Speaking of the pot, the pot in the picture is 8 quarts.




When I cook, I always keep a full pot of nearly boiling water on "hot" standby. This aids in getting dinner on the table faster, if you seem to loose time as I do. It also make a great way of distracting the restless natives by offering them hot tea while they wait. The beef that has been added will not really get browned if cooking in something like I cooked it in. An alternative to beginning this meal is to brown the beef first; take out the beef, to sauté the vegg, then add the beef. That isn't what I did this time, because I was being lazy and there were no complaints nor left overs in the end.
Add the potatoes, add the seasoning, add the beef bouillon, malt vinegar and worcestershire sauce. Next add the hot standby water till it is nearly covering everything--and I say nearly, because when you stir the fare, you will see that there was wasted space the food was not fitting into and if you fill the pot till everything is covered and then stir, you will have a very wet pot of food in the end. This is a winter hearty meal, not a summer hearty meal, so having lots of liquid is a detractor in this pot. Add the 1/4 cup of barley, add the maitake mushrooms if you have them. Stir a bit more to get things settled, cover and bring to a boil. Once it starts going, turn down the heat to low-medium or till the pot is at a gentle rolling boil. At this time, get yourself to the can of black beans, a colander and a sink with running water. Drain the beans into the colander and rinse. You are rinsing to cut down on the amount of fiber--which one does need, however there is a limit and black beans are quite notorious; so make your entire gasto-system happier: rinse the beans.
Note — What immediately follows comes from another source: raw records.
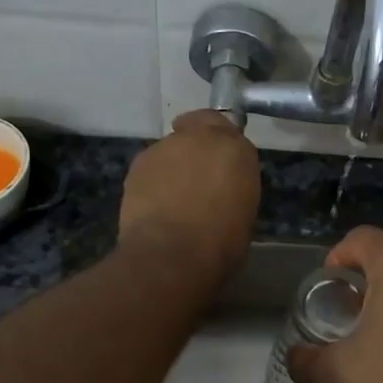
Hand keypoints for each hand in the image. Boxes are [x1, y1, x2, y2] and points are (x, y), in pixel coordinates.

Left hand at [117, 110, 258, 287]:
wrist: (171, 255)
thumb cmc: (221, 244)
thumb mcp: (244, 213)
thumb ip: (233, 188)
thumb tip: (222, 190)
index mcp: (236, 150)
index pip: (230, 129)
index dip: (222, 144)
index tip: (221, 162)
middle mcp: (201, 138)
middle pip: (198, 127)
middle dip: (197, 145)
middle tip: (196, 175)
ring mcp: (166, 147)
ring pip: (172, 147)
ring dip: (174, 164)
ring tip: (172, 196)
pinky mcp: (139, 163)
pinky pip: (151, 165)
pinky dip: (154, 179)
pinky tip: (154, 204)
Add the beans, stir and cover the pot again leaving it to merrily boil at a gentle roll. As a vegetarian dish I use two cans of beans and another bouillon serving. When I have the chance I love using vegetable broth, but that is kind of hard to come by here at times. So the other option I love is Better Than Bouillon's Vegetable Bouillon. That stuff is great, you can use it in stir-fry and so much more due to it being in a paste.
The fare is done when the potatoes are able to be pierced with a fork without too much effort.
While this pot melds its flavors into one delight, take the time to make your favorite cornbread batch, I did.
I didn't bother with much else in vegetable because we had fruit for dessert--a blend of end of season berries, early mikans (Japanese tangerines) and great honey dew melon. Sorry, I forgot to get a picture of that.

2 comments:

Sebastian said...

Looks tasty. I like the pretty effect of laying all the spices out on the waxed paper.

Looks like you have a couple formatting issues with the text around some of the photos. On my computer (Internet Explorer) the text is chopped up to 2-3 characters wide running in a column down the side of the photos.
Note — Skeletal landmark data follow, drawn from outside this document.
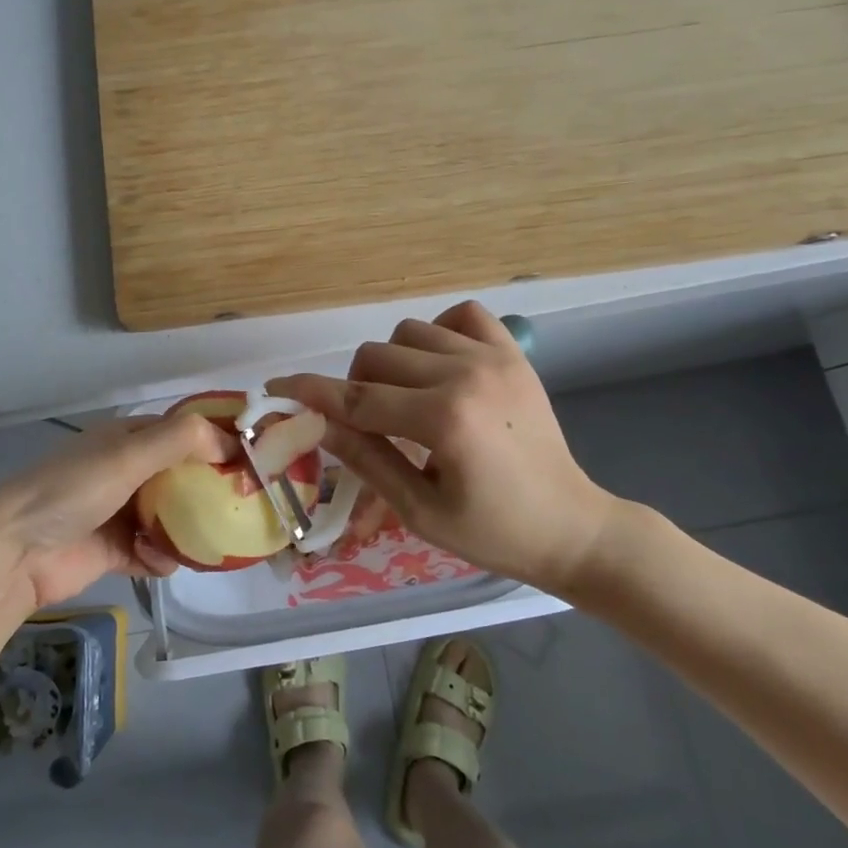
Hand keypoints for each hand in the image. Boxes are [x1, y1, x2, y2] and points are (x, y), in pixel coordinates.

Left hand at [0, 413, 231, 607]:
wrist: (14, 553)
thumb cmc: (73, 490)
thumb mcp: (128, 455)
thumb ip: (180, 440)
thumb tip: (231, 442)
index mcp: (130, 439)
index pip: (185, 432)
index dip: (218, 440)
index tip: (254, 458)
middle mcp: (128, 470)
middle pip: (183, 475)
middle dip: (211, 488)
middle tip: (246, 503)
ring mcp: (121, 511)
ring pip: (172, 515)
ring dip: (189, 528)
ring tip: (213, 539)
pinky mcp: (115, 549)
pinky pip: (153, 551)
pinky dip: (161, 556)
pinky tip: (160, 562)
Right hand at [269, 300, 626, 594]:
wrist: (572, 526)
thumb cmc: (493, 533)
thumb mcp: (420, 510)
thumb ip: (365, 458)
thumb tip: (314, 422)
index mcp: (444, 420)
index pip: (357, 399)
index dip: (310, 393)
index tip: (275, 387)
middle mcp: (465, 374)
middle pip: (375, 357)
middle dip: (355, 388)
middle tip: (370, 426)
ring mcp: (493, 357)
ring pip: (409, 331)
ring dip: (392, 362)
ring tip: (407, 399)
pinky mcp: (512, 353)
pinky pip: (461, 314)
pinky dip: (439, 331)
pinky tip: (441, 365)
Or is that just a mini phonics lesson?

Imperviouschild said...

I know, they do look pretty all arrayed on the wax paper.

LOL, mini phonics lesson...
I have no clue what is up with Internet Explorer and the layout I picked. I keep running into random glitches every so often here. I find one, then hunt down how to fix it; log back on to fix the problem and--HaHa! It's fixed, but check out this... I am confused a bit and nearly at the point of just not caring, but bugged enough about it to keep trying to fix the random bugs.

I will check out the posts on a Windows machine. I only have Linux and Mac to weight all changes against. Thank for the heads up.